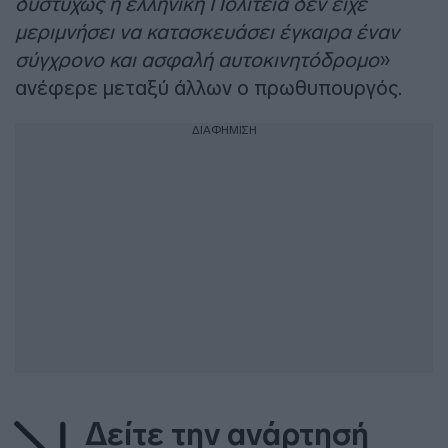
δυστυχώς η ελληνική Πολιτεία δεν είχε
μεριμνήσει να κατασκευάσει έγκαιρα έναν
σύγχρονο και ασφαλή αυτοκινητόδρομο
»
ανέφερε μεταξύ άλλων ο πρωθυπουργός.
ΔΙΑΦΗΜΙΣΗ
Δείτε την ανάρτησή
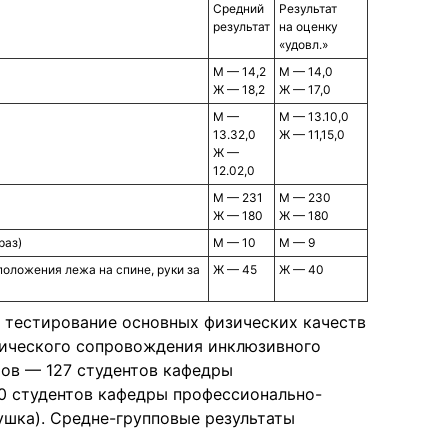
Средний
Результат
результат
на оценку
«удовл.»
М — 14,2
М — 14,0
Ж — 18,2
Ж — 17,0
М —
М — 13.10,0
13.32,0
Ж — 11,15,0
Ж —
12.02,0
М — 231
М — 230
Ж — 180
Ж — 180
раз)
М — 10
М — 9
положения лежа на спине, руки за
Ж — 45
Ж — 40
о тестирование основных физических качеств
огического сопровождения инклюзивного
тов — 127 студентов кафедры
00 студентов кафедры профессионально-
ушка). Средне-групповые результаты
.....
Your objective:
Go through the material and copy every line in which the word "студентов" occurs.

Answer to the problem:
тов — 127 студентов кафедры
00 студентов кафедры профессионально-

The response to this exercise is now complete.